WHAT NEEDS TO BE DONE: Task for the records below: please retype exactly and only the lines from the first through the one with "right knee: (181, 570)", with every picture omitted.
▼▼▼
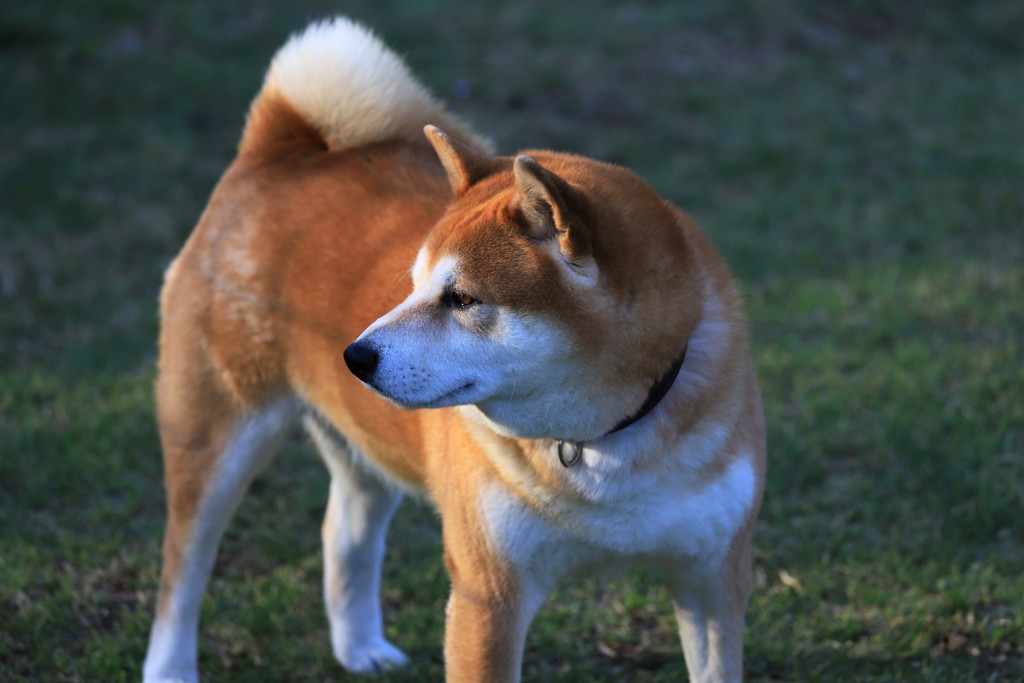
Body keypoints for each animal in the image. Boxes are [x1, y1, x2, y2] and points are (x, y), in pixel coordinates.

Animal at [146, 14, 770, 683]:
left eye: (464, 299)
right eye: (414, 283)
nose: (354, 356)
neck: (603, 438)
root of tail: (281, 147)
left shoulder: (714, 578)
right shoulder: (488, 592)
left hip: (361, 442)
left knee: (344, 534)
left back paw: (360, 647)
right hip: (215, 433)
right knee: (181, 570)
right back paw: (170, 665)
▲▲▲
SOLUTION FOR THIS EXERCISE:
Body keypoints for each animal in the image. Boxes are [x1, y1, x2, y2] and points are (x, y), in pixel coordinates.

Animal at [146, 14, 770, 683]:
left eye: (464, 299)
right eye: (414, 283)
nose: (354, 356)
neck: (603, 438)
root of tail: (281, 147)
left shoulder: (714, 578)
right shoulder: (488, 592)
left hip: (361, 442)
left knee: (344, 534)
left back paw: (360, 647)
right hip: (215, 433)
right knee: (181, 570)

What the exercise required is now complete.